§ Sezione del testo:

══════════════════════════════

Il locale di Filodolio
Un ambiente sobrio ed elegante, che unisce elementi moderni ed altri che richiamano periodi passati, un insieme di ferro battuto e legno, vetro, piastrelle e colori per un risultato finale che richiama il senso dell’accoglienza, anche quella familiare. La mise en place è semplice, ma studiata e curata, le sedute comode, le materie prime, al centro del progetto culinario del locale, fanno capolino un po’ ovunque, permettendo alla pasta, ai sughi e ai tanti differenti oli di completare un ambiente piacevole, nel quale vien voglia di rilassarsi per gustare in tutta tranquillità un buon piatto della cucina napoletana.
La prova d’assaggio
Non poteva che essere opulenta. Si parte con un assaggio di Casatiello, davvero ben realizzato, goloso e pepato al punto giusto, per poi passare a una sorprendente Cheese cake di alici alla colatura e maionese al basilico, delicata ed equilibrata, il cui sapore è naturalmente esaltato dal pesce. Il Polpo, patate e olive verdi di Gaeta si fa apprezzare per l’ottima cottura e per il gusto delle olive, un piatto ben eseguito e presentato. Il Puparuolo ‘mbuttunato si erge immediatamente a protagonista del pranzo, grazie alla sua “irruenza”: c’è il sapore, c’è la consistenza, c’è il ricordo del gusto che immaginavo. Il Risotto crema di friarielli, salsiccia e briciole di tarallo è caratterizzato dalla perfetta cottura del riso e da una mantecatura ben eseguita, ma forse risente della poca intensità di sapore dei friarielli, dovuta però al fatto che la loro stagione volge al termine.

══════════════════════════════

§ Dati forniti:
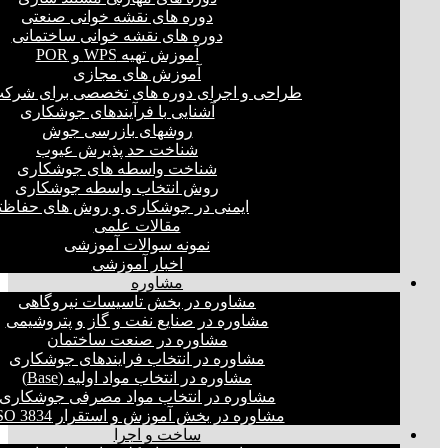
دوره های نقشه خوانی صنعتی
دوره های نقشه خوانی ساختمانی
آموزش تهیه WPS و POR
آموزش های مجازی
طراحی و اجرای دوره های تخصصی برای شرکت
آشنایی با فرآیندهای جوشکاری
روشهای بازرسی جوش
شناخت حد پذیرش عیوب
شناخت واسطه های جوشکاری
روش انتخاب واسطه جوشکاری
ایمنی در جوشکاری و روش های حفاظت
مقالات علمی
نمونه سوالات آموزشی
اخبار آموزشی
مشاوره
مشاوره در بخش تاسیسات نیروگاهی
مشاوره در صنایع نفت و گاز و پتروشیمی
مشاوره در صنعت ساختمان
مشاوره در انتخاب فرایند‌های جوشکاری
مشاوره در انتخاب مواد اولیه (Base)
مشاوره در انتخاب مواد مصرفی جوشکاری
مشاوره در بخش آموزش و استقرار ISO 3834
ساخت و اجرا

══════════════════════════════

§ Esplora il materiale:
1) Puoi estrarre dalla recensione di Filodolio il passo che comincia con le parole "Il locale di" e si ferma dopo "della cucina napoletana."?
2) Sapresti proseguire la recensione di Filodolio partendo subito dopo la sua ultima frase?
Per svolgere l'esercizio non occorre consultare i record.

§ Risultati dell'esercizio:
1)
Il locale di Filodolio
Un ambiente sobrio ed elegante, che unisce elementi moderni ed altri che richiamano periodi passati, un insieme di ferro battuto e legno, vetro, piastrelle e colori per un risultato finale che richiama il senso dell’accoglienza, anche quella familiare. La mise en place è semplice, ma studiata e curata, le sedute comode, le materie prime, al centro del progetto culinario del locale, fanno capolino un po’ ovunque, permettendo alla pasta, ai sughi e ai tanti differenti oli di completare un ambiente piacevole, nel quale vien voglia di rilassarsi per gustare in tutta tranquillità un buon piatto della cucina napoletana.

2)
Il “Mischiato”, ovvero la pasta mista, patate e mozzarella affumicata più che a un piatto somiglia all’abbraccio che tutti noi abbiamo ricevuto da mamme e nonne nel corso della nostra infanzia. Siamo nel quartiere Africano della capitale, ma potremmo tranquillamente essere a Mergellina o nei Quartieri Spagnoli. Gli Spaghetti aglio, olio e colatura di alici strappano un compiaciuto sorriso sin dal primo assaggio. Lo Spezzatino di manzo alla Genovese sancisce in maniera inequivocabile la nascita di una relazione amorosa tra il mio palato e il menù del locale.
In chiusura, felice e stracolmo, mentre la mia mente ha già iniziato a ripercorrere a ritroso il pranzo in cerca di conferme, arriva l’ennesima sorpresa. Il dessert Spuma di ricotta di bufala, pistacchio e mela verde, servito con un filo d’olio extra vergine a crudo, da un senso al nome del locale, alla sua filosofia culinaria, al ruolo dell’olio nel concept ideato ed alla bravura della brigata di cucina.
Cosa aggiungere? Posto bello, personale di sala preparato, proprietario appassionato e accogliente, cucina davvero ottima. Ho capito che quando mi prenderà un attacco di nostalgia ora saprò dove potermi rifugiare. Conoscevate Filodolio e la sua cucina? Vi è già capitato di provare i piatti preparati dallo chef?